A Magnifying Moment of Compromised Safety
In the Spring of 1976, I saw the most beautiful road bike in the window of the bike shop around the corner from my house. With the goal of buying that bike, I got my first summer job. I worked at a midway booth at a carnival, where customers paid to throw baseballs at empty beer bottles, placed in pairs on narrow shelves at the back of the booth. They got three throws and, if they could break two bottles with one throw, then they won a large stuffed toy frog. That summer I made enough money to buy my dream bike. Throughout high school, my bike and I did everything together... we explored the city, went to school, camped, and eventually competed in triathlons. I loved my bike.

GIVEN PROBLEM A ▸
Answer these questions about the road bike passage:
(i) In what year did the narrator see the bike in the shop window?
(ii) How many throws did each carnival customer get?
(iii) What kind of races did the narrator eventually compete in?
The road bike passage and the rows that follow are unrelated material.

DATASET CONTENT ▸
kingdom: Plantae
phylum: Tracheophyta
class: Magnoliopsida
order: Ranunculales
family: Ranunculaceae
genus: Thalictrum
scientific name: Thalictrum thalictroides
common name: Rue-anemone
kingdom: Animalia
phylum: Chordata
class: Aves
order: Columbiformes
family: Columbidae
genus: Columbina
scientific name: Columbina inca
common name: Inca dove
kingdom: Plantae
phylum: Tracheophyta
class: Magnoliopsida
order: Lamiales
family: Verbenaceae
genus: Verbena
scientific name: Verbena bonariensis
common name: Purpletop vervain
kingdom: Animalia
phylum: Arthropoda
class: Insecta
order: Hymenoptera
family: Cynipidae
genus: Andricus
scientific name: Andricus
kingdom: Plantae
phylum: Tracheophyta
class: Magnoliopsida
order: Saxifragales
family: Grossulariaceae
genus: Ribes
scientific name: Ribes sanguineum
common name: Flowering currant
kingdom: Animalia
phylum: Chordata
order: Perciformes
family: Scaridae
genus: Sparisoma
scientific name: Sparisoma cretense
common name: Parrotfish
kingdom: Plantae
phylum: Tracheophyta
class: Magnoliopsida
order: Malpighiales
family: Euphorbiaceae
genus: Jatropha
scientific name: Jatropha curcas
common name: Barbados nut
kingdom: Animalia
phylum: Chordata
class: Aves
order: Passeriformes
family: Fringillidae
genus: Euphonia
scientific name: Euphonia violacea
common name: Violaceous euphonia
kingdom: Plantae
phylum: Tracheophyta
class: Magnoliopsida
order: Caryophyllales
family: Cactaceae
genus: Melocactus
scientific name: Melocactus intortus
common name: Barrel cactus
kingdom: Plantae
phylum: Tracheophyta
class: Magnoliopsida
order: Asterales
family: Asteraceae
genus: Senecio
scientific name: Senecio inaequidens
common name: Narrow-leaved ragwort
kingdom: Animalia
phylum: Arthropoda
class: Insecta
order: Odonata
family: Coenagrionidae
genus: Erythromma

GIVEN PROBLEM B ▸
Can you print the stretch of rows from the line containing "common name: Purpletop vervain" through the final row, including both of those lines and nothing else?

FINAL RESULT A ▸
(i) 1976
(ii) Three
(iii) Triathlons

FINAL RESULT B ▸
common name: Purpletop vervain
kingdom: Animalia
phylum: Arthropoda
class: Insecta
order: Hymenoptera
family: Cynipidae
genus: Andricus
scientific name: Andricus
kingdom: Plantae
phylum: Tracheophyta
class: Magnoliopsida
order: Saxifragales
family: Grossulariaceae
genus: Ribes
scientific name: Ribes sanguineum
common name: Flowering currant
kingdom: Animalia
phylum: Chordata
order: Perciformes
family: Scaridae
genus: Sparisoma
scientific name: Sparisoma cretense
common name: Parrotfish
kingdom: Plantae
phylum: Tracheophyta
class: Magnoliopsida
order: Malpighiales
family: Euphorbiaceae
genus: Jatropha
scientific name: Jatropha curcas
common name: Barbados nut
kingdom: Animalia
phylum: Chordata
class: Aves
order: Passeriformes
family: Fringillidae
genus: Euphonia
scientific name: Euphonia violacea
common name: Violaceous euphonia
kingdom: Plantae
phylum: Tracheophyta
class: Magnoliopsida
order: Caryophyllales
family: Cactaceae
genus: Melocactus
scientific name: Melocactus intortus
common name: Barrel cactus
kingdom: Plantae
phylum: Tracheophyta
class: Magnoliopsida
order: Asterales
family: Asteraceae
genus: Senecio
scientific name: Senecio inaequidens
common name: Narrow-leaved ragwort
kingdom: Animalia
phylum: Arthropoda
class: Insecta
order: Odonata
family: Coenagrionidae
genus: Erythromma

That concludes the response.